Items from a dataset
>>>

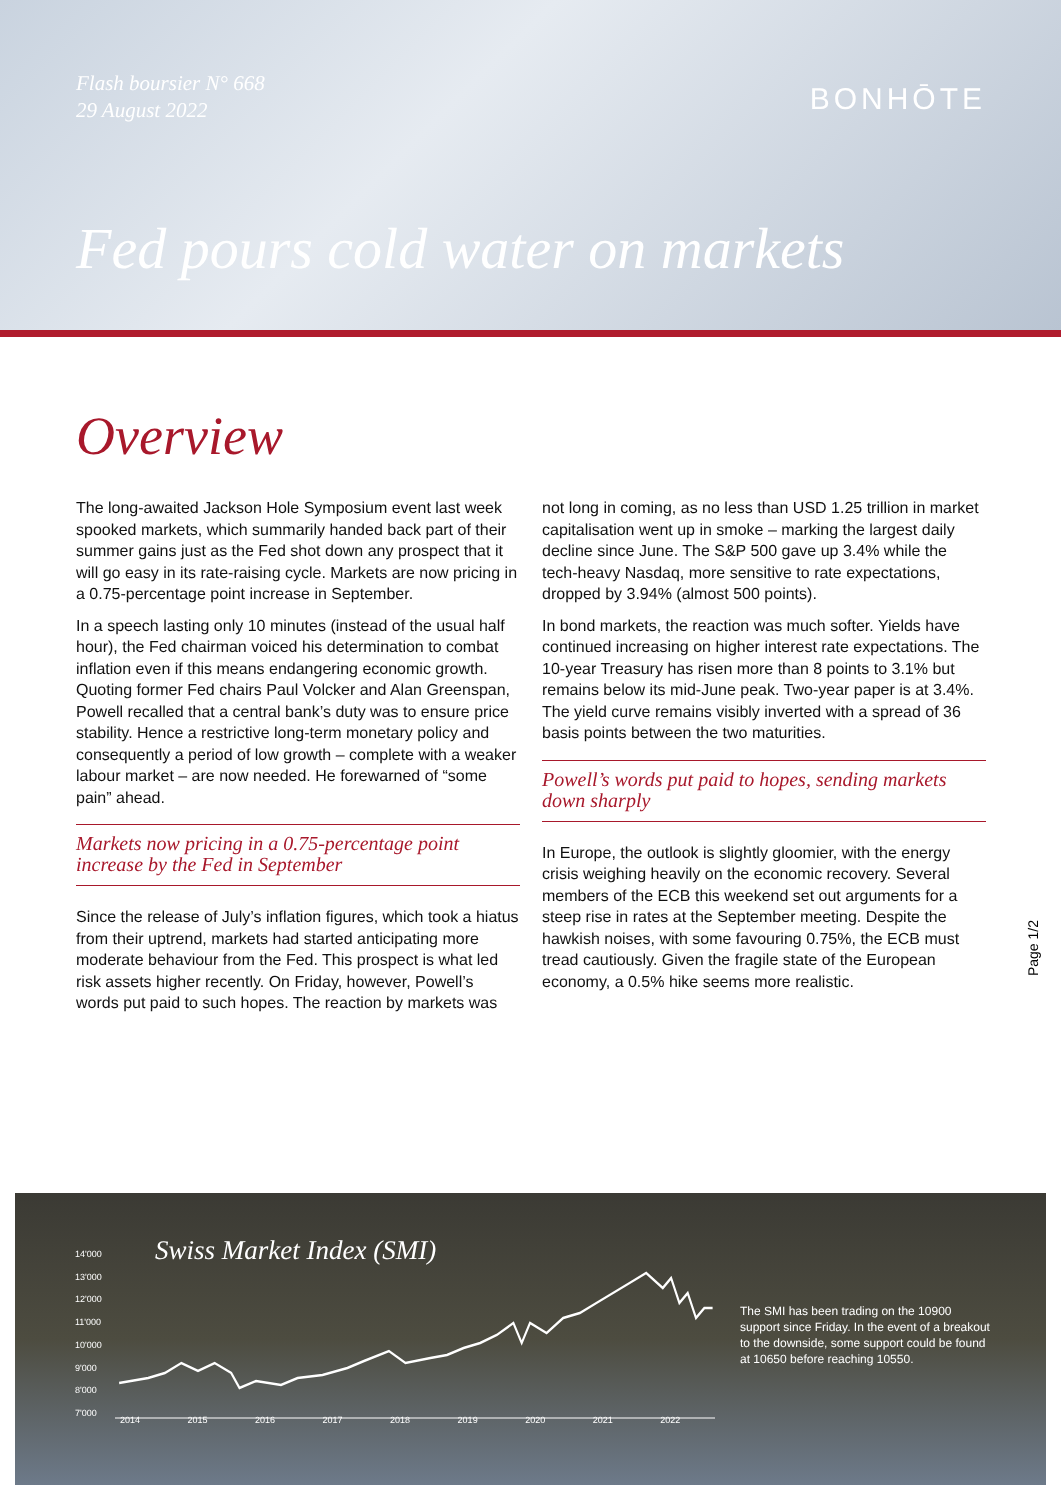Flash boursier N° 668
29 August 2022
BONHŌTE
Fed pours cold water on markets
Overview
The long-awaited Jackson Hole Symposium event last week spooked markets, which summarily handed back part of their summer gains just as the Fed shot down any prospect that it will go easy in its rate-raising cycle. Markets are now pricing in a 0.75-percentage point increase in September.
In a speech lasting only 10 minutes (instead of the usual half hour), the Fed chairman voiced his determination to combat inflation even if this means endangering economic growth. Quoting former Fed chairs Paul Volcker and Alan Greenspan, Powell recalled that a central bank’s duty was to ensure price stability. Hence a restrictive long-term monetary policy and consequently a period of low growth – complete with a weaker labour market – are now needed. He forewarned of “some pain” ahead.
Markets now pricing in a 0.75-percentage point increase by the Fed in September
Since the release of July’s inflation figures, which took a hiatus from their uptrend, markets had started anticipating more moderate behaviour from the Fed. This prospect is what led risk assets higher recently. On Friday, however, Powell’s words put paid to such hopes. The reaction by markets was not long in coming, as no less than USD 1.25 trillion in market capitalisation went up in smoke – marking the largest daily decline since June. The S&P 500 gave up 3.4% while the tech-heavy Nasdaq, more sensitive to rate expectations, dropped by 3.94% (almost 500 points).
In bond markets, the reaction was much softer. Yields have continued increasing on higher interest rate expectations. The 10-year Treasury has risen more than 8 points to 3.1% but remains below its mid-June peak. Two-year paper is at 3.4%. The yield curve remains visibly inverted with a spread of 36 basis points between the two maturities.
Powell’s words put paid to hopes, sending markets down sharply
In Europe, the outlook is slightly gloomier, with the energy crisis weighing heavily on the economic recovery. Several members of the ECB this weekend set out arguments for a steep rise in rates at the September meeting. Despite the hawkish noises, with some favouring 0.75%, the ECB must tread cautiously. Given the fragile state of the European economy, a 0.5% hike seems more realistic.
Page 1/2
14'000
13'000
12'000
11'000
10'000
9'000
8'000
7'000
Swiss Market Index (SMI)
2014 2015 2016 2017 2018 2019 2020 2021 2022
The SMI has been trading on the 10900 support since Friday. In the event of a breakout to the downside, some support could be found at 10650 before reaching 10550.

<<<

> _Assignment_:
Your answer must be a verbatim copy of the entries above, with no images included.

> _Response to this task_:
Flash boursier N° 668
29 August 2022
BONHŌTE
Fed pours cold water on markets
Overview
The long-awaited Jackson Hole Symposium event last week spooked markets, which summarily handed back part of their summer gains just as the Fed shot down any prospect that it will go easy in its rate-raising cycle. Markets are now pricing in a 0.75-percentage point increase in September.
In a speech lasting only 10 minutes (instead of the usual half hour), the Fed chairman voiced his determination to combat inflation even if this means endangering economic growth. Quoting former Fed chairs Paul Volcker and Alan Greenspan, Powell recalled that a central bank’s duty was to ensure price stability. Hence a restrictive long-term monetary policy and consequently a period of low growth – complete with a weaker labour market – are now needed. He forewarned of “some pain” ahead.
Markets now pricing in a 0.75-percentage point increase by the Fed in September
Since the release of July’s inflation figures, which took a hiatus from their uptrend, markets had started anticipating more moderate behaviour from the Fed. This prospect is what led risk assets higher recently. On Friday, however, Powell’s words put paid to such hopes. The reaction by markets was not long in coming, as no less than USD 1.25 trillion in market capitalisation went up in smoke – marking the largest daily decline since June. The S&P 500 gave up 3.4% while the tech-heavy Nasdaq, more sensitive to rate expectations, dropped by 3.94% (almost 500 points).
In bond markets, the reaction was much softer. Yields have continued increasing on higher interest rate expectations. The 10-year Treasury has risen more than 8 points to 3.1% but remains below its mid-June peak. Two-year paper is at 3.4%. The yield curve remains visibly inverted with a spread of 36 basis points between the two maturities.
Powell’s words put paid to hopes, sending markets down sharply
In Europe, the outlook is slightly gloomier, with the energy crisis weighing heavily on the economic recovery. Several members of the ECB this weekend set out arguments for a steep rise in rates at the September meeting. Despite the hawkish noises, with some favouring 0.75%, the ECB must tread cautiously. Given the fragile state of the European economy, a 0.5% hike seems more realistic.
Page 1/2
14'000
13'000
12'000
11'000
10'000
9'000
8'000
7'000
Swiss Market Index (SMI)
2014 2015 2016 2017 2018 2019 2020 2021 2022
The SMI has been trading on the 10900 support since Friday. In the event of a breakout to the downside, some support could be found at 10650 before reaching 10550.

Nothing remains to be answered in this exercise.